- What is needed
From the first line of the material through the line containing "entertainment, food, and fun for all ages.", restate everything word for word and nothing more.

= = = = =

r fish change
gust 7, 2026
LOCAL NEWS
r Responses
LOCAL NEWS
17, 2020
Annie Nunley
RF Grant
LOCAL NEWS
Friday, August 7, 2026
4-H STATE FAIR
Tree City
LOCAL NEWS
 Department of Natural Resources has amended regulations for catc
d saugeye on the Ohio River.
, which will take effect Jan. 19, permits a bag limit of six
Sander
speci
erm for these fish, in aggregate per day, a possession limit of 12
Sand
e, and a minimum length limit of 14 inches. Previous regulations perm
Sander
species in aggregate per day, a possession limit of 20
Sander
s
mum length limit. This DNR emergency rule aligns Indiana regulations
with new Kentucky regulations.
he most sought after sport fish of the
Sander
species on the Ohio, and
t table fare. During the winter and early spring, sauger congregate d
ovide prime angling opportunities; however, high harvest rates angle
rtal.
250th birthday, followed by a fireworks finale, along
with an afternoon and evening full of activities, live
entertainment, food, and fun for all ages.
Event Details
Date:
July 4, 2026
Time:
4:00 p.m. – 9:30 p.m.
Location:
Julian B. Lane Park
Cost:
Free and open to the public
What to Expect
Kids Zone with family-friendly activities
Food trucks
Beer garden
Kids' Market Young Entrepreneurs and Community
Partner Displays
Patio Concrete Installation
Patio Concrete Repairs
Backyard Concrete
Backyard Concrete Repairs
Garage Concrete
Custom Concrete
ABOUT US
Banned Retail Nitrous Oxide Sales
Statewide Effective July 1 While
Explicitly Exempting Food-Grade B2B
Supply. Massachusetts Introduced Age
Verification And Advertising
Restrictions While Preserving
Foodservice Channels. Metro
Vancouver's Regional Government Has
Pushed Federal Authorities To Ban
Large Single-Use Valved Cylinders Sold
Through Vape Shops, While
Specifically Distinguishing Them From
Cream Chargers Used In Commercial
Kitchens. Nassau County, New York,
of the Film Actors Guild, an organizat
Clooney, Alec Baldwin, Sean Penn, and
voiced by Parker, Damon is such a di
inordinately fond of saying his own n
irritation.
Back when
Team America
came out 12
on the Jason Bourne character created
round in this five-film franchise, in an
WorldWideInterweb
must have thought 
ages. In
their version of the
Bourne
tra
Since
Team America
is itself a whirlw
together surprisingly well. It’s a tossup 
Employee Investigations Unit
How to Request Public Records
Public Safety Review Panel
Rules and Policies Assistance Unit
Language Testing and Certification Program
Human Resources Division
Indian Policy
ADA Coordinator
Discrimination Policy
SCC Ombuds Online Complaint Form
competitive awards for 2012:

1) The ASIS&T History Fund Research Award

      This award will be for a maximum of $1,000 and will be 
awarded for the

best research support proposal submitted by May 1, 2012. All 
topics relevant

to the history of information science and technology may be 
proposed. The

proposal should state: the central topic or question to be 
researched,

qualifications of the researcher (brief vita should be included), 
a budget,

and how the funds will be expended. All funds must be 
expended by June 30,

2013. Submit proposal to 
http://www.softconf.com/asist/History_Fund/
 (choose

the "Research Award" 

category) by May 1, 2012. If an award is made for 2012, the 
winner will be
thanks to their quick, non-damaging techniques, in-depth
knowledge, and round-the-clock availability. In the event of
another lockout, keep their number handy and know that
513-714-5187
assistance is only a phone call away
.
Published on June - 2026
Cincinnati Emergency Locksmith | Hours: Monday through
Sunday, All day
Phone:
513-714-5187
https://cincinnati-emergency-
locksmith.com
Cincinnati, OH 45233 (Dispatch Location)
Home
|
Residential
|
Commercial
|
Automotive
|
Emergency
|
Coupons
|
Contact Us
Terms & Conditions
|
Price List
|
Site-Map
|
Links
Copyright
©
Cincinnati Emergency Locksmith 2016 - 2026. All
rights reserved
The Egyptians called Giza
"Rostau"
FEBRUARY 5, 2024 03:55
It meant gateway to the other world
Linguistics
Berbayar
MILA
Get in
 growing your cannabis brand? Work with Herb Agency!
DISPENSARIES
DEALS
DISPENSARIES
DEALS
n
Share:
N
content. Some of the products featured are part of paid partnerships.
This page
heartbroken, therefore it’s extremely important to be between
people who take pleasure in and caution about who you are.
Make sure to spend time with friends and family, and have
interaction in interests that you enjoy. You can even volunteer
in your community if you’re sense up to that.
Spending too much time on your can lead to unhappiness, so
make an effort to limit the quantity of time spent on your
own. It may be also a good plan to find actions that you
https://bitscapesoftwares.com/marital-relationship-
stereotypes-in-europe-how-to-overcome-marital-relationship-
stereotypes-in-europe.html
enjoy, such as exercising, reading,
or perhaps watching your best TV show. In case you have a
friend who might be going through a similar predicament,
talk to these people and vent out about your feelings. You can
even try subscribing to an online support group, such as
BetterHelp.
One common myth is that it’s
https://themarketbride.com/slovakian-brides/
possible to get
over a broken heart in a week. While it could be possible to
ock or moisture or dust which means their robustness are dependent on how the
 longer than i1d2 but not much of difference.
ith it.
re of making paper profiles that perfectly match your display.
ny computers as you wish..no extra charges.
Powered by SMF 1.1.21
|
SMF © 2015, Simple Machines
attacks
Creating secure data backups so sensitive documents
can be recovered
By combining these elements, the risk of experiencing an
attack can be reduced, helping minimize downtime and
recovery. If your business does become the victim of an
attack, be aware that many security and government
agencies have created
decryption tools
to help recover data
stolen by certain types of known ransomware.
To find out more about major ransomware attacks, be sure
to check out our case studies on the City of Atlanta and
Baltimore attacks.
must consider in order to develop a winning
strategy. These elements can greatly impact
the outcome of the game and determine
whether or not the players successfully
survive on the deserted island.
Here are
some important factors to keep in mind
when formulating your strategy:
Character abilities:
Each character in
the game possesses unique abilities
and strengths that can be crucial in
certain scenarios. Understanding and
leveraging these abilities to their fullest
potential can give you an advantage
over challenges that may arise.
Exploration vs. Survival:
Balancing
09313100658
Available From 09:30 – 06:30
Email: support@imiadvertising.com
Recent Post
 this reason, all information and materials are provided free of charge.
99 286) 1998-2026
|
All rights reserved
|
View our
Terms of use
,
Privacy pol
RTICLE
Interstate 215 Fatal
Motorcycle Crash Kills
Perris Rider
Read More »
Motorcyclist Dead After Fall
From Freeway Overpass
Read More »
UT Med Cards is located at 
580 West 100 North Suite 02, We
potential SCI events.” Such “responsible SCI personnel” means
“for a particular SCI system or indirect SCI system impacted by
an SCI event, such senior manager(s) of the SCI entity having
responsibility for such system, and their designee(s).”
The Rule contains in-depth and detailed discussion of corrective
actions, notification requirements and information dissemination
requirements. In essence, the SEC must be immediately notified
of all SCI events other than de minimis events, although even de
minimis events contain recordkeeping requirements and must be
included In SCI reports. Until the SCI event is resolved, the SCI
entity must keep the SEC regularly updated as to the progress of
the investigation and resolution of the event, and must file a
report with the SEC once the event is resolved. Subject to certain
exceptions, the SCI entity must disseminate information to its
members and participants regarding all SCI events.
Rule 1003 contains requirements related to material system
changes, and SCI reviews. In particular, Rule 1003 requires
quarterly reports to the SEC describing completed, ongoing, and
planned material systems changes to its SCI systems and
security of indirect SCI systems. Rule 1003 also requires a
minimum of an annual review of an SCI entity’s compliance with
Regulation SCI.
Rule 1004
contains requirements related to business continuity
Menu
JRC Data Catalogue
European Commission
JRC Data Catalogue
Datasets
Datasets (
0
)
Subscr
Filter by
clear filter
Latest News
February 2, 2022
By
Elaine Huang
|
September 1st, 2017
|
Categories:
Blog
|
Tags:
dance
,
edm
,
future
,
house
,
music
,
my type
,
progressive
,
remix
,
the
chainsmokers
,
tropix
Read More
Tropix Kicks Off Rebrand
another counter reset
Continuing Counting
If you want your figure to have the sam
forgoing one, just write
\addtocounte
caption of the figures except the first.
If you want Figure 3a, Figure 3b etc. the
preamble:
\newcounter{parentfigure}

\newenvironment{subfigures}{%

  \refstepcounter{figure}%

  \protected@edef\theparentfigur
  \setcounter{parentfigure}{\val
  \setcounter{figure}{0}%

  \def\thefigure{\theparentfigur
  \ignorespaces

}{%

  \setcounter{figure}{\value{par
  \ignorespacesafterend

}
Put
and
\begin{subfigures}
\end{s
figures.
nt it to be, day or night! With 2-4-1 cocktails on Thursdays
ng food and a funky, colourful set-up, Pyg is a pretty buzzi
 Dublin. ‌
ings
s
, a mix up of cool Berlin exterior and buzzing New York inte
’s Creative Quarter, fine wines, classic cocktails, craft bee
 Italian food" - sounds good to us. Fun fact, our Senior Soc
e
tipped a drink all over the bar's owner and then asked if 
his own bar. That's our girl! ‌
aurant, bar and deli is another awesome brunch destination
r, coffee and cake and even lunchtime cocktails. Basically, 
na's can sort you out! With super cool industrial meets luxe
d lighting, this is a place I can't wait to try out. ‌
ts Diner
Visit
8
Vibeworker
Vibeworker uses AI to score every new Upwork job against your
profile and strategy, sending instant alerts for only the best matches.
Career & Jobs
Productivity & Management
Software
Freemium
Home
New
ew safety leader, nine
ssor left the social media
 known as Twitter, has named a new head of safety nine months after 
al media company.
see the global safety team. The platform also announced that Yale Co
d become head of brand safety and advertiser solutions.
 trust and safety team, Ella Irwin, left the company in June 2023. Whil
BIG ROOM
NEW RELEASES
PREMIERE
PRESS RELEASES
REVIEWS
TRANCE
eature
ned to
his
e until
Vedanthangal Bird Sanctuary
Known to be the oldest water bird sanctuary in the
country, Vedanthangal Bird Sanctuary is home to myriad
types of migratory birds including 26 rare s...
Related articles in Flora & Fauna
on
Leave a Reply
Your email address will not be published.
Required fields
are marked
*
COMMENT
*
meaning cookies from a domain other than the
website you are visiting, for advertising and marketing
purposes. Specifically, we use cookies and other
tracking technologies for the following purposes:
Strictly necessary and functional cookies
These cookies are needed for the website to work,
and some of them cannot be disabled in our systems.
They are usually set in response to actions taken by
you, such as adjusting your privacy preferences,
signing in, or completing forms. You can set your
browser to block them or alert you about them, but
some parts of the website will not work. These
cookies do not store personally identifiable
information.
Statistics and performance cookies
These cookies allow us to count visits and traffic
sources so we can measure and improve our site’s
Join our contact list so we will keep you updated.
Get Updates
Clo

= = = = =

- Response to the task
r fish change
gust 7, 2026
LOCAL NEWS
r Responses
LOCAL NEWS
17, 2020
Annie Nunley
RF Grant
LOCAL NEWS
Friday, August 7, 2026
4-H STATE FAIR
Tree City
LOCAL NEWS
 Department of Natural Resources has amended regulations for catc
d saugeye on the Ohio River.
, which will take effect Jan. 19, permits a bag limit of six
Sander
speci
erm for these fish, in aggregate per day, a possession limit of 12
Sand
e, and a minimum length limit of 14 inches. Previous regulations perm
Sander
species in aggregate per day, a possession limit of 20
Sander
s
mum length limit. This DNR emergency rule aligns Indiana regulations
with new Kentucky regulations.
he most sought after sport fish of the
Sander
species on the Ohio, and
t table fare. During the winter and early spring, sauger congregate d
ovide prime angling opportunities; however, high harvest rates angle
rtal.
250th birthday, followed by a fireworks finale, along
with an afternoon and evening full of activities, live
entertainment, food, and fun for all ages.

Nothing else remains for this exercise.